### EXERCISE A
Repeat the passage on the CANW X matrix below word for word, from "Comparing stakeholder values" up to and including "identified or added.".
### EXERCISE B
According to the first sentence of the passage on the CANW X matrix below, what kinds of information were extracted from internal BAC documents to populate the initial X matrix? List all of them.

### PROVIDED PASSAGE
....................

After extracting California Northwest strategic objectives, stakeholder values, key processes, and metrics from internal BAC documents, I populated an initial X matrix. I then used this X matrix to recommend the identification or creation of new CANW strategic objectives, stakeholder values, key processes, and metrics (Figures 1-4).

A key strategic objective is to ensure that any adverse customer and/or employee issues resulting from the transformation are kept to a minimum during and after the CANW transformation. However, I was unable to locate any corresponding stakeholder values. Due to the criticality of stakeholder values, my research suggests that Bank of America develop deeper measures that focus on customer service and uninterrupted consumer retail deposit access during the transformation.

Comparing stakeholder values with CANW processes, three areas stand out as worthy of consideration for the identification, addition, or removal of enterprise attributes. While numerous communication and training processes exist, I was not able to identify any suitable corresponding stakeholder values. To close this apparent gap, stakeholder values should be identified or developed that focus on execution of communication responsibilities and awareness of product and service offerings and changes. Further, in reviewing the X matrix and the stakeholder values, I found that return on investment and long-term, consistent returns are not critical for the CANW transformation;  I therefore argue these should be removed. Finally, to complete one last gap, additional processes to monitor and mitigate the risk that the transformation poses to the bank should be identified or added.
Figure 4. The final quadrant of the X matrix
examines metrics vs. strategic objectives.

....................

### ENTRIES SHOWN

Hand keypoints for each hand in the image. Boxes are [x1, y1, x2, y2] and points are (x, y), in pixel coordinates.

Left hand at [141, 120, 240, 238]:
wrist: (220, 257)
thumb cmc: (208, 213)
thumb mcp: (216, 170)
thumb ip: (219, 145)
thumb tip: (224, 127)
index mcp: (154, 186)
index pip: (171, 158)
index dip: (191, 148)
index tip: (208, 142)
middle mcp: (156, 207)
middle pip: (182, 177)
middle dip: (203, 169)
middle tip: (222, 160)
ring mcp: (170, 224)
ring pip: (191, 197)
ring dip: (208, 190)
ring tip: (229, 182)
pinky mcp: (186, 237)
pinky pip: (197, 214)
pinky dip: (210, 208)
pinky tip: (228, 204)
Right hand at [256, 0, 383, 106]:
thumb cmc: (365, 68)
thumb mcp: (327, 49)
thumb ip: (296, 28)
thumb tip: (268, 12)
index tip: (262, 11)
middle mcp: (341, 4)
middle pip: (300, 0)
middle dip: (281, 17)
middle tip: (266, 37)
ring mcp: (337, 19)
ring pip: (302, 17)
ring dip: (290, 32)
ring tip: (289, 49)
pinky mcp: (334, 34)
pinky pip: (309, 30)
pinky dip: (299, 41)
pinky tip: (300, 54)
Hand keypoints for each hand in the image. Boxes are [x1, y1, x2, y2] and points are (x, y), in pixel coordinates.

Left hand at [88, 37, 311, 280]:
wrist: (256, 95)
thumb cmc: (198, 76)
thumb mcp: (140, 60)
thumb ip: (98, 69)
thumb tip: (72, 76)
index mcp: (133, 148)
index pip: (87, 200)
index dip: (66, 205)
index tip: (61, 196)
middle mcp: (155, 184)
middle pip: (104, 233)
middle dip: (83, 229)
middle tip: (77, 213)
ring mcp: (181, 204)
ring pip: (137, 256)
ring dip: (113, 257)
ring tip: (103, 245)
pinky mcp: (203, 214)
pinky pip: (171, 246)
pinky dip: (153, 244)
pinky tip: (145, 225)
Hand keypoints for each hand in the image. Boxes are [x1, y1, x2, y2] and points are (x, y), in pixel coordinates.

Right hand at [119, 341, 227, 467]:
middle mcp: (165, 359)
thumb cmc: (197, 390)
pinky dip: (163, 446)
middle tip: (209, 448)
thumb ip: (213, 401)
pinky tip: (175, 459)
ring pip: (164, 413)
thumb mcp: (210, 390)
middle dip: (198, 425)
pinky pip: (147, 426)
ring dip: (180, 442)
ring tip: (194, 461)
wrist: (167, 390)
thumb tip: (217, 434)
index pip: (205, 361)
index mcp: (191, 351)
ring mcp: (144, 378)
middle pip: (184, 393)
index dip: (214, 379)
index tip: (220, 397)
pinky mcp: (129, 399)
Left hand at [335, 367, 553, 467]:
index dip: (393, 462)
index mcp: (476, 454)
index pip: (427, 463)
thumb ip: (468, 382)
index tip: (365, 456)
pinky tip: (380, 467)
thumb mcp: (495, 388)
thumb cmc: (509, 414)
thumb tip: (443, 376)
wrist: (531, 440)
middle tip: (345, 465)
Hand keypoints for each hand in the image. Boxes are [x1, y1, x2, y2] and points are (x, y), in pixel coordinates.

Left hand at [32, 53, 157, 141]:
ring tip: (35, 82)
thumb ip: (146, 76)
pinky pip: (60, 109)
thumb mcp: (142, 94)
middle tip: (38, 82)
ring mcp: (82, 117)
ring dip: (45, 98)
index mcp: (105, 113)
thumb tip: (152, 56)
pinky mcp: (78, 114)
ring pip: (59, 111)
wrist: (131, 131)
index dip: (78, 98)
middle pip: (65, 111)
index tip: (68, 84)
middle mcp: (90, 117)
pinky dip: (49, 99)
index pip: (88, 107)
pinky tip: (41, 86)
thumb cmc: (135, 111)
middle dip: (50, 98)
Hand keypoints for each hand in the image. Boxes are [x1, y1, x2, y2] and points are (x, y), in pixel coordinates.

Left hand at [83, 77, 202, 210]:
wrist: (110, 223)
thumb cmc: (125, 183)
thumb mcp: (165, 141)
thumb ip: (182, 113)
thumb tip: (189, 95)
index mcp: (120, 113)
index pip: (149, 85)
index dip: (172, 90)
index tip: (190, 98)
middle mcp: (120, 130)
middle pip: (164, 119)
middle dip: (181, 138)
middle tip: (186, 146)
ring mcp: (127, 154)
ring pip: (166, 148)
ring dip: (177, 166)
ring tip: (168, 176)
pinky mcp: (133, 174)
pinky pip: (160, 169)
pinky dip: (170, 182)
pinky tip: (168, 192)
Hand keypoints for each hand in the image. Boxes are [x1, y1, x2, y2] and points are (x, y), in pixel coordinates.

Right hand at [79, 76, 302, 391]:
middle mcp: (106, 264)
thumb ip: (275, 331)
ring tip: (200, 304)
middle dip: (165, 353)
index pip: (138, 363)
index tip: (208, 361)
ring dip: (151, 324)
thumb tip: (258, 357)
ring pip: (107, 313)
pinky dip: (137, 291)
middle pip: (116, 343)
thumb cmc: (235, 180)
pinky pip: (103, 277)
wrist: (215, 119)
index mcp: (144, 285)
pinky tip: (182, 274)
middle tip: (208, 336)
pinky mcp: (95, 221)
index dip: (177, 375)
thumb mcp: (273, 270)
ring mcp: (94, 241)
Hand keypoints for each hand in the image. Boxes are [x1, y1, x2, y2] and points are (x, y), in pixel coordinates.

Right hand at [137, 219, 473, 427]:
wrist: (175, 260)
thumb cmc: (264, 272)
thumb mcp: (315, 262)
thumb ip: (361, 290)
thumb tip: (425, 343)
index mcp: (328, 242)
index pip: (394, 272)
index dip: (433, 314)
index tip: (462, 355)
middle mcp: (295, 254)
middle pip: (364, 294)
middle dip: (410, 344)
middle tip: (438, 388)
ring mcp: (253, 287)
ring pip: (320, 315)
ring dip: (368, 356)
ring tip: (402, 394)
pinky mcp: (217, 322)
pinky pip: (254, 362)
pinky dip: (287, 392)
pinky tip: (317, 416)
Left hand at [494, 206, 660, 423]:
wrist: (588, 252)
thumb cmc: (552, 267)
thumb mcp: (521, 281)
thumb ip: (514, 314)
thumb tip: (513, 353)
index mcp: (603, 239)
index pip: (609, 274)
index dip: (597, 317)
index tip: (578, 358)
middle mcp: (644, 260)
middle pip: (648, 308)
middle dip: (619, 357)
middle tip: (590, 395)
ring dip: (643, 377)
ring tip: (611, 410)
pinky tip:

....................

### EXERCISE RESULT A
Comparing stakeholder values with CANW processes, three areas stand out as worthy of consideration for the identification, addition, or removal of enterprise attributes. While numerous communication and training processes exist, I was not able to identify any suitable corresponding stakeholder values. To close this apparent gap, stakeholder values should be identified or developed that focus on execution of communication responsibilities and awareness of product and service offerings and changes. Further, in reviewing the X matrix and the stakeholder values, I found that return on investment and long-term, consistent returns are not critical for the CANW transformation;  I therefore argue these should be removed. Finally, to complete one last gap, additional processes to monitor and mitigate the risk that the transformation poses to the bank should be identified or added.

### EXERCISE RESULT B
- Strategic objectives
- Stakeholder values
- Key processes
- Metrics